Panzer wrote: Their distance from the centre of mass has remained the same. They would continue to feel the same force of gravity. But wouldn't the force of the explosion of the supernova push them out further away?... ... One would think if the sun went nova... ... we'd find ourselves at least flung out to where Mars is now. Also, is a worm hole a small black hole?... ... could our sun create a worm hole?
There are different types of supernovae - depending on mass, chemical makeup, and possible interactions with other stellar bodies - not all of which result in a black hole. To keep everything in simple terms, stars are basically giant nuclear fusion reactors. They are in a constant state of equilibrium between the explosive force of fusion - which wants to blow itself up - and the gravitational force of such a huge mass of matter - which pulls everything together.
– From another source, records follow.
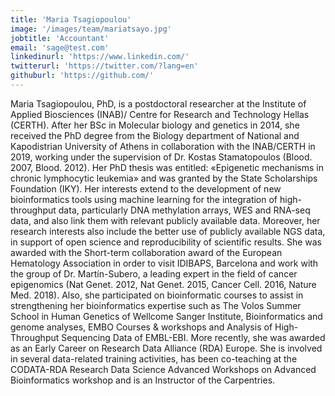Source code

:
 ```yaml
---
title: 'Maria Tsagiopoulou'
image: '/images/team/mariatsayo.jpg'
jobtitle: 'Accountant'
email: 'sage@test.com'
linkedinurl: 'https://www.linkedin.com/'
twitterurl: 'https://twitter.com/?lang=en'
githuburl: 'https://github.com/'
---
```


Maria Tsagiopoulou, PhD, is a postdoctoral researcher at the Institute of Applied Biosciences (INAB)/ Centre for Research and Technology Hellas (CERTH). After her BSc in Molecular biology and genetics in 2014, she received the PhD degree from the Biology department of National and Kapodistrian University of Athens in collaboration with the INAB/CERTH in 2019, working under the supervision of Dr. Kostas Stamatopoulos (Blood. 2007, Blood. 2012). Her PhD thesis was entitled: «Epigenetic mechanisms in chronic lymphocytic leukemia» and was granted by the State Scholarships Foundation (IKY). Her interests extend to the development of new bioinformatics tools using machine learning for the integration of high-throughput data, particularly DNA methylation arrays, WES and RNA-seq data, and also link them with relevant publicly available data. Moreover, her research interests also include the better use of publicly available NGS data, in support of open science and reproducibility of scientific results. She was awarded with the Short-term collaboration award of the European Hematology Association in order to visit IDIBAPS, Barcelona and work with the group of Dr. Martín-Subero, a leading expert in the field of cancer epigenomics (Nat Genet. 2012, Nat Genet. 2015, Cancer Cell. 2016, Nature Med. 2018). Also, she participated on bioinformatic courses to assist in strengthening her bioinformatics expertise such as The Volos Summer School in Human Genetics of Wellcome Sanger Institute, Bioinformatics and genome analyses, EMBO Courses & workshops and Analysis of High-Throughput Sequencing Data of EMBL-EBI. More recently, she was awarded as an Early Career on Research Data Alliance (RDA) Europe. She is involved in several data-related training activities, has been co-teaching at the CODATA-RDA Research Data Science Advanced Workshops on Advanced Bioinformatics workshop and is an Instructor of the Carpentries.

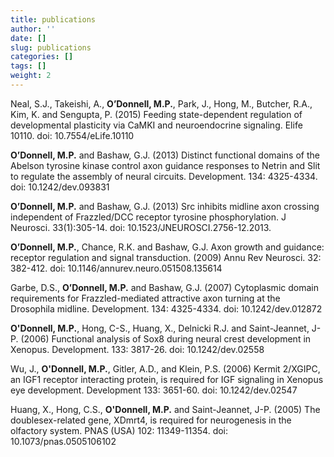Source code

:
```yaml
---
title: publications
author: ''
date: []
slug: publications
categories: []
tags: []
weight: 2
---
```



Neal, S.J., Takeishi, A., **O’Donnell, M.P.**, Park, J., Hong, M., Butcher, R.A., Kim, K. and Sengupta, P. (2015) Feeding state-dependent regulation of developmental plasticity via CaMKI and neuroendocrine signaling. Elife 10110. doi: 10.7554/eLife.10110

**O’Donnell, M.P.** and Bashaw, G.J. (2013) Distinct functional domains of the Abelson tyrosine kinase control axon guidance responses to Netrin and Slit to regulate the assembly of neural circuits. Development. 134: 4325-4334. doi: 10.1242/dev.093831 

**O’Donnell, M.P.** and Bashaw, G.J. (2013) Src inhibits midline axon crossing independent of Frazzled/DCC receptor tyrosine phosphorylation. J Neurosci. 33(1):305-14. doi: 10.1523/JNEUROSCI.2756-12.2013. 

**O’Donnell, M.P.**, Chance, R.K. and Bashaw, G.J. Axon growth and guidance: receptor  regulation and signal transduction. (2009) Annu Rev Neurosci. 32: 382-412. doi: 10.1146/annurev.neuro.051508.135614

Garbe, D.S., **O’Donnell, M.P.** and Bashaw, G.J. (2007) Cytoplasmic domain requirements for Frazzled-mediated attractive axon turning at the Drosophila midline. Development. 134: 4325-4334. doi: 10.1242/dev.012872

**O'Donnell, M.P.**,  Hong, C-S., Huang, X., Delnicki R.J. and Saint-Jeannet, J-P. (2006) Functional analysis of Sox8 during neural crest development in Xenopus. Development. 133: 3817-26. doi: 10.1242/dev.02558

Wu, J., **O'Donnell, M.P.**, Gitler, A.D., and Klein, P.S. (2006) Kermit 2/XGIPC, an IGF1 receptor interacting protein, is required for IGF signaling in Xenopus eye development. Development 133: 3651-60. doi: 10.1242/dev.02547

Huang, X., Hong, C.S., **O'Donnell, M.P.**  and Saint-Jeannet, J-P. (2005) The doublesex-related gene, XDmrt4, is required for neurogenesis in the olfactory system. PNAS (USA) 102: 11349-11354. doi: 10.1073/pnas.0505106102

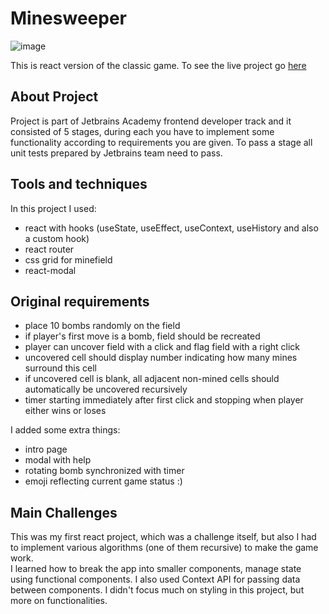 # Minesweeper

![image](https://user-images.githubusercontent.com/36601103/112132582-114fda80-8bcb-11eb-9ac8-5be0f05a8354.png)

This is react version of the classic game.
To see the live project go [here](https://minesweeper-mbart13.vercel.app)

## About Project
Project is part of Jetbrains Academy frontend developer track and it consisted of 5 stages, during each you have to implement some functionality according to requirements you are given. To pass a stage all unit tests prepared by Jetbrains team need to pass.

## Tools and techniques
In this project I used:
- react with hooks (useState, useEffect, useContext, useHistory and also a custom hook)
- react router
- css grid for minefield
- react-modal

## Original requirements
- place 10 bombs randomly on the field
- if player's first move is a bomb, field should be recreated
- player can uncover field with a click and flag field with a right click
- uncovered cell should display number indicating how many mines surround this cell
- if uncovered cell is blank, all adjacent non-mined cells should automatically be uncovered recursively
- timer starting immediately after first click and stopping when player either wins or loses

I added some extra things:
- intro page
- modal with help
- rotating bomb synchronized with timer
- emoji reflecting current game status :)

## Main Challenges
This was my first react project, which was a challenge itself, but also I had to implement various algorithms (one of them recursive) to make the game work.  
I learned how to break the app into smaller components, manage state using functional components. I also used Context API for passing data between components. 
I didn't focus much on styling in this project, but more on functionalities.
A star reaches the end of its life-cycle when it has consumed enough of its fuel such that one of these two opposing forces is able to overcome the other. The vast majority of stars are not massive enough to form a black hole. In these cases, enough mass is lost where the gravity has diminished to the point where it can no longer hold back the force of fusion and it explodes (often leaving behind a white dwarf or neutron star formed from the core). However, if the star is of sufficient mass, the opposite will happen. There is no longer an adequate amount of fuel to continue a strong enough fusion reaction and the force of gravity causes the star to collapse in on itself, forming a black hole. Our sun is no where near massive enough to become a black hole. It will explode and most likely leave behind a white dwarf. The Earth will probably be mostly destroyed with its remnants being ejected outward. Wormholes, at this point, are only hypothetical (although some forms are theoretically possible).